Gardener (Justin Tkatchenko, naturalised P-NG citizen of Australian birth) elected to Parliament, promoted to Foreign Minister and now demoted and in apparent disgrace, spilled some of the beans before his unceremonious downfall. He is reported to have said: “… a Defence Cooperation Agreement had been finalised (yes, ‘finalised’, past tense) was to be signed when President Biden visited PNG.” (National Pac News, May 18, 2023). So, from this one strand of leaked information some of us are compelled to conclude that Biden wasn’t bringing any cargo at all. He was just making a 3 hour pit stop to say hello and pick up cargo (the signed agreement) and then head off to his next pit stop. Cargo pick up, NOT cargo for delivery. Got it! You get it, Mr. PM?

Then, Mr. Prime Minister, there is this gem: “Papua-New Guinea’s Prime Minister James Marape last week quixotically cautioned his fellow citizens to be cautious when commenting about the visits and to “refrain from unnecessary inferences, especially on matters that you know little of, such as global geopolitics and various other issues.”” “Unnecessary inferences?”, Mr. Prime Minister? Like what? Give us an example or two. “Especially on matters you know little of” – let me see if I have that right. You keep your citizens (and your immediate islander neighbours, New Zealand included, by the way, and the world) in the dark. You apparently allow, encourage and are fully complicit in the framing of a so-called ‘agreement’ crafted almost entirely by America ready made for your signature in a ceremonial ritual behind closed doors on a mere shabby pit stop. You cling tenaciously to silence of your own making and then wave a threatening finger at your fellow citizens in a deliberate effort to shut them up. Is that what your country’s ‘democracy’ is all about or is there more? Please, Mr. Prime Minister, open the door a tad wider.

I talked to the spirits of your now gone wantoks in the very early hours of this morning, Sir Albert Maori Kiki and Sir Michael Somare. Knew them both from way back in 1967, 4 years before your birth. Neither was ‘Sir’ anything then. We talked of independence and more way into the shadow of 1975 when independence finally came. They were uneasy and uncomfortable in the wee hours of the morning. One of them mentioned the Nuclear Free Pacific and asked–has he (referring to you) thrown it out, or doesn’t he care any more?

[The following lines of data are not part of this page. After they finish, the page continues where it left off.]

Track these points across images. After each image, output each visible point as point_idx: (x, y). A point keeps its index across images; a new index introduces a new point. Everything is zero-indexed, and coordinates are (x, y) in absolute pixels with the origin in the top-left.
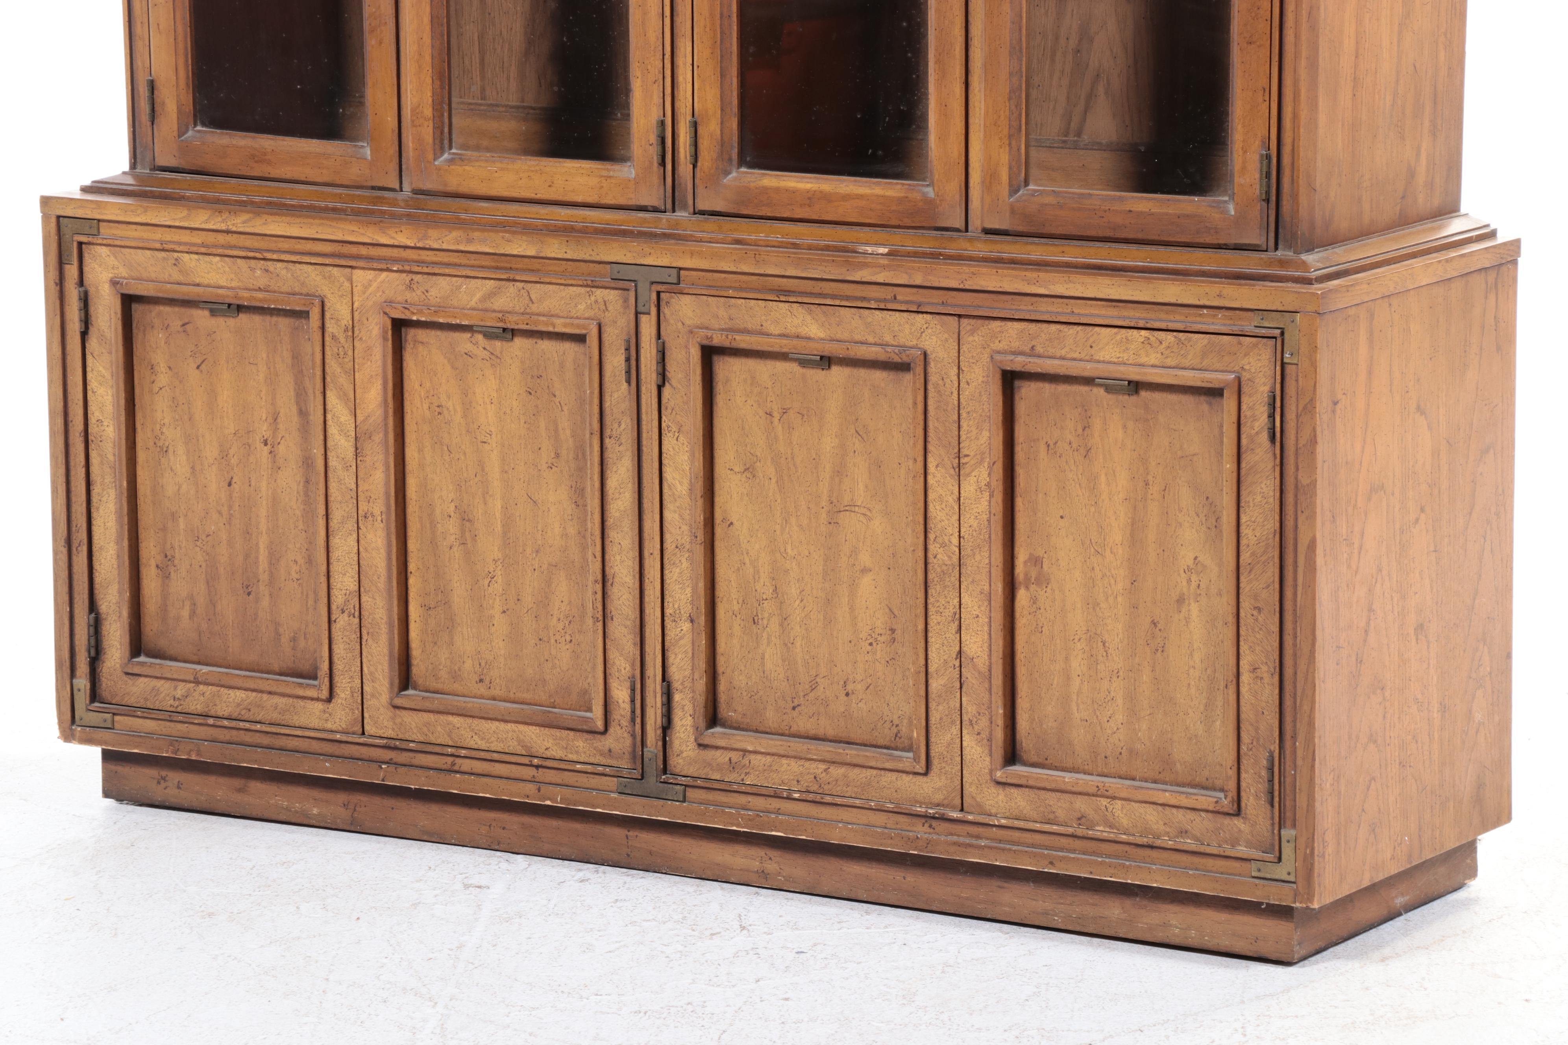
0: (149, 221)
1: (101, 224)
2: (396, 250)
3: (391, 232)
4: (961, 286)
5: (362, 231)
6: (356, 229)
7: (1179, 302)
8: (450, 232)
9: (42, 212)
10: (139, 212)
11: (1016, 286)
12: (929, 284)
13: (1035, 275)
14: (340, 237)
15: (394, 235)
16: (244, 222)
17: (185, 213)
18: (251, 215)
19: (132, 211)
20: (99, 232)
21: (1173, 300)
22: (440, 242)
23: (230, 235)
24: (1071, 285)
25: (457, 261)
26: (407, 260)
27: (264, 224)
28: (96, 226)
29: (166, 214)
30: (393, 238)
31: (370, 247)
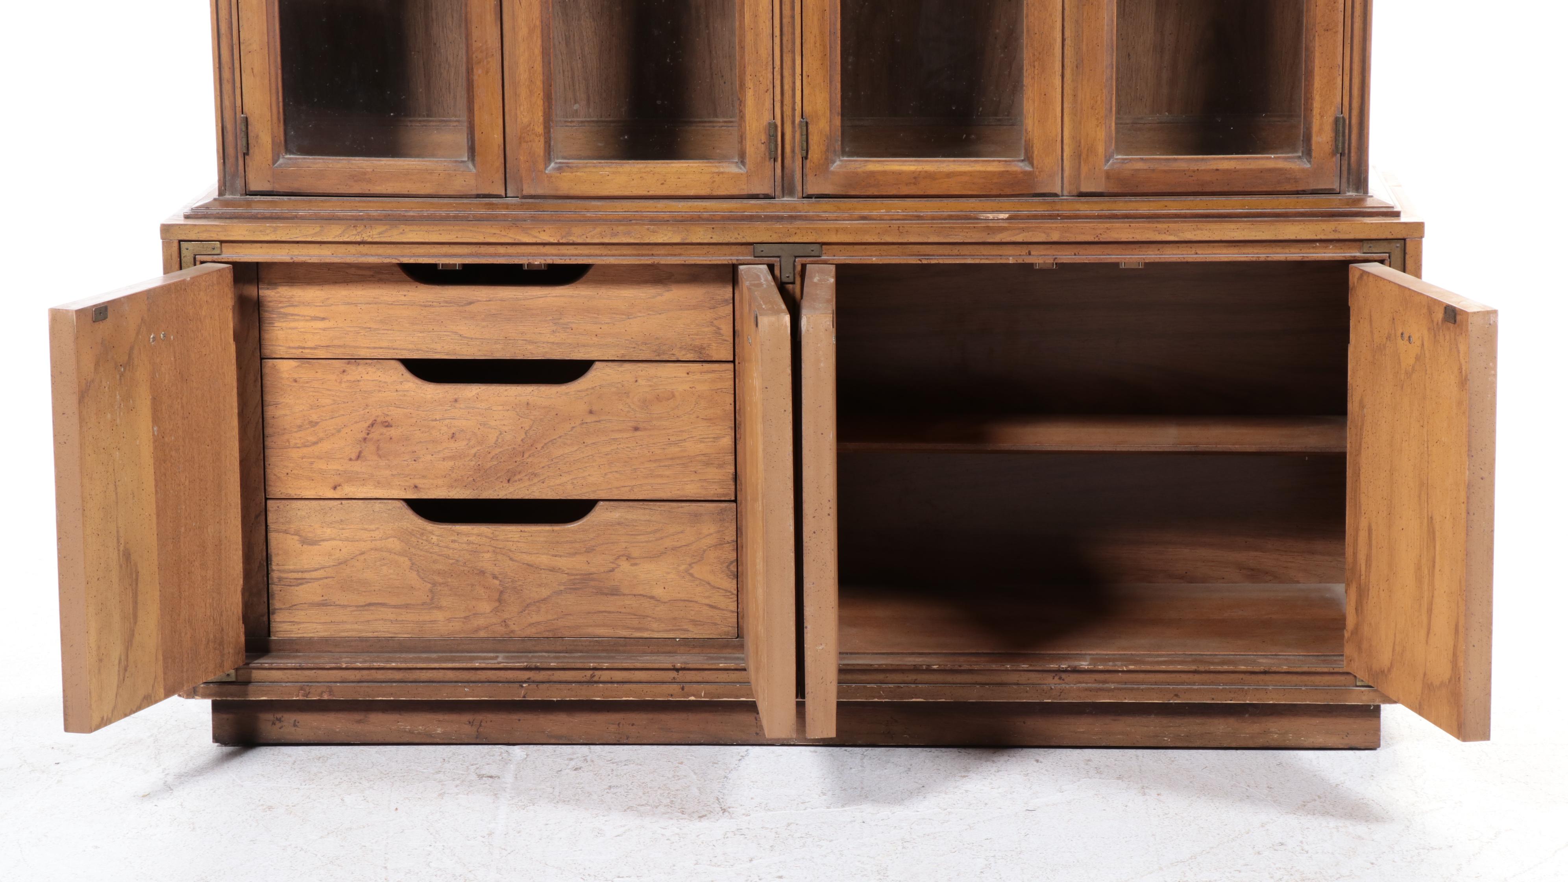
0: (279, 239)
1: (223, 245)
2: (535, 247)
3: (534, 232)
4: (1096, 240)
5: (503, 233)
6: (498, 232)
7: (1299, 238)
8: (595, 228)
9: (162, 238)
10: (268, 231)
11: (1147, 236)
12: (1066, 240)
13: (1165, 226)
14: (481, 239)
15: (537, 234)
16: (380, 233)
17: (318, 229)
18: (387, 227)
19: (261, 231)
20: (222, 252)
21: (1293, 237)
22: (584, 237)
23: (362, 245)
24: (1198, 232)
25: (598, 252)
26: (546, 255)
27: (401, 233)
28: (219, 246)
29: (298, 231)
30: (535, 237)
31: (509, 247)
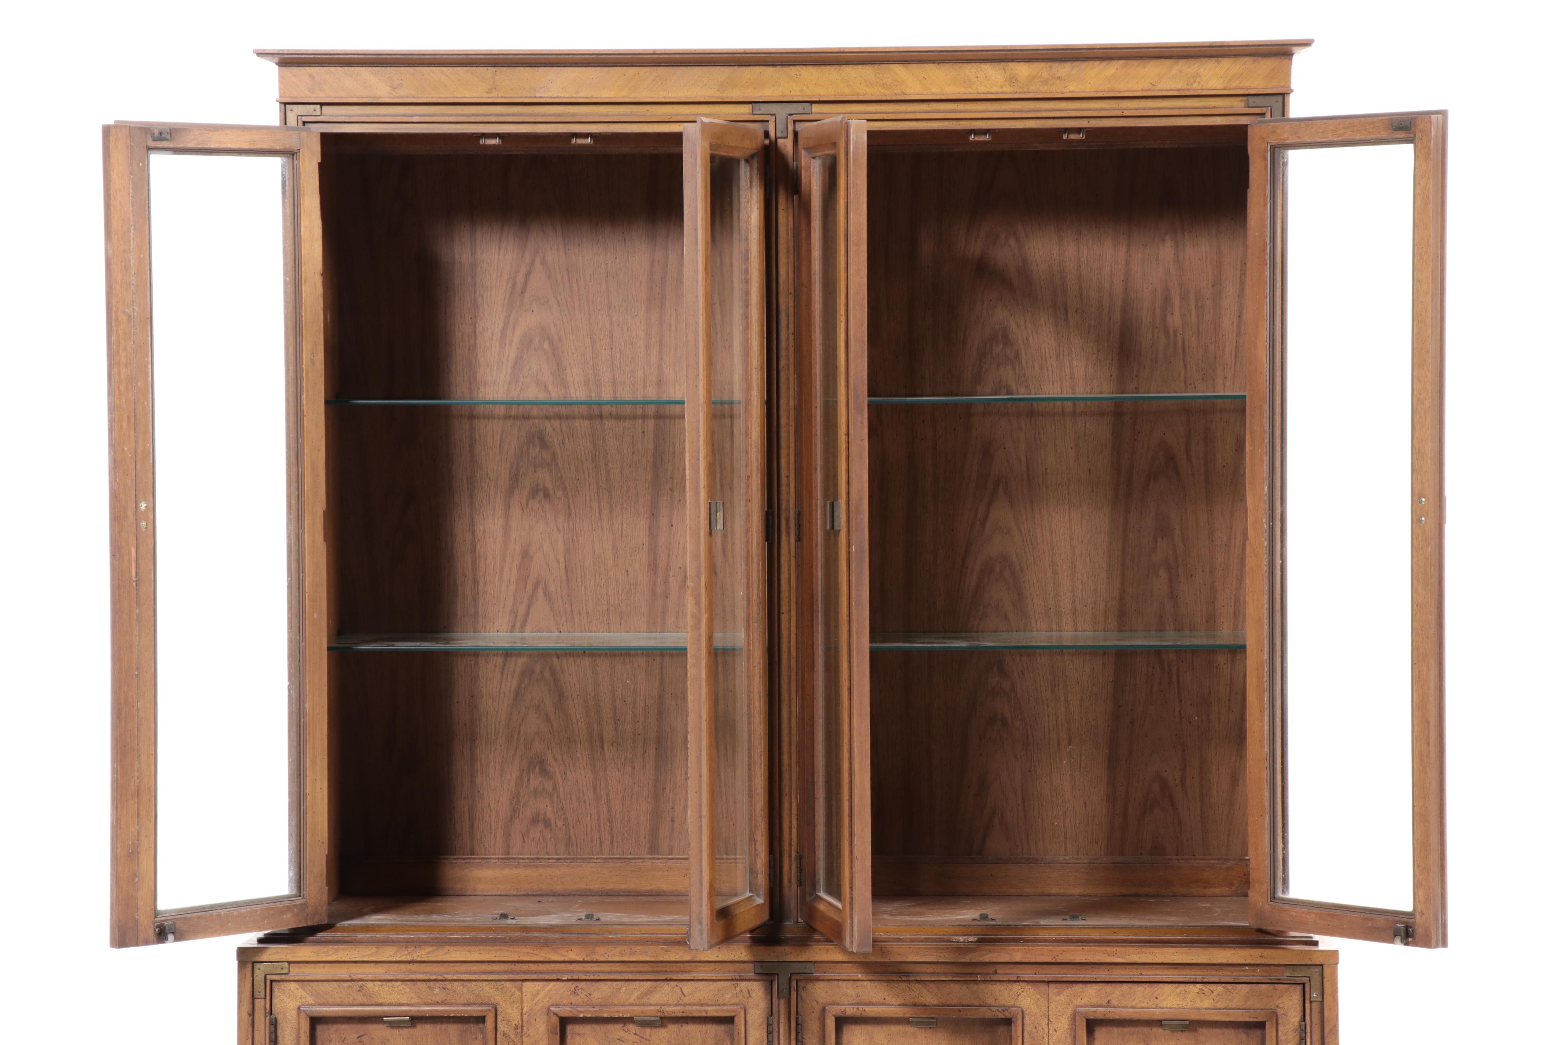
0: (339, 959)
1: (291, 965)
2: (563, 965)
3: (563, 952)
4: (1054, 960)
5: (536, 952)
6: (530, 951)
7: (1230, 962)
8: (616, 948)
9: (238, 959)
10: (330, 953)
11: (1098, 958)
12: (1027, 961)
13: (1114, 949)
14: (516, 958)
15: (566, 953)
16: (429, 953)
17: (374, 950)
18: (434, 948)
19: (324, 952)
20: (289, 971)
21: (1225, 961)
22: (606, 955)
23: (412, 964)
24: (1143, 955)
25: (618, 969)
26: (573, 972)
27: (447, 953)
28: (287, 966)
29: (356, 952)
30: (563, 956)
31: (540, 965)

Both Albert and Mike (as I knew them in 1967 and years afterwards) said that they would have a chat with you, urge you to seek wise counsel, search your soul, pray on bended knee to whatever God you now worship

At the end of our conversation just before the light of early morning broke free of night’s darkness, both Albert and Mike said in unison, as if reading from a prepared text: May the PANGU Party turn this dangerous moment around now that we have more time. May this time be a time to which future generations will refer as our finest hour, rather than our darkest.”

Mr. Prime Minister, as one Pacific islander to another, I am just passing Albert and Mike’s message along.

The brutal choice, Mr. Prime Minister, is between your nation’s finest hour and its flip side, its darkest, its recolonisation, this time, as an American client state, a pawn in America’s plans for nuclear war with China.

Loloma yani vaka bibi Na wekamuni dina

 

Editors’ note: After this letter was dispatched, the US signed a security pact with Papua New Guinea’s Prime Minister that is understood to give American forces, aircraft, vehicles and vessels unfettered access to the whole of the country and to give US personnel and contractors immunity from being prosecuted under PNG law for any crimes they might commit. The pact has not been made public, let alone been scrutinised or approved by its parliament.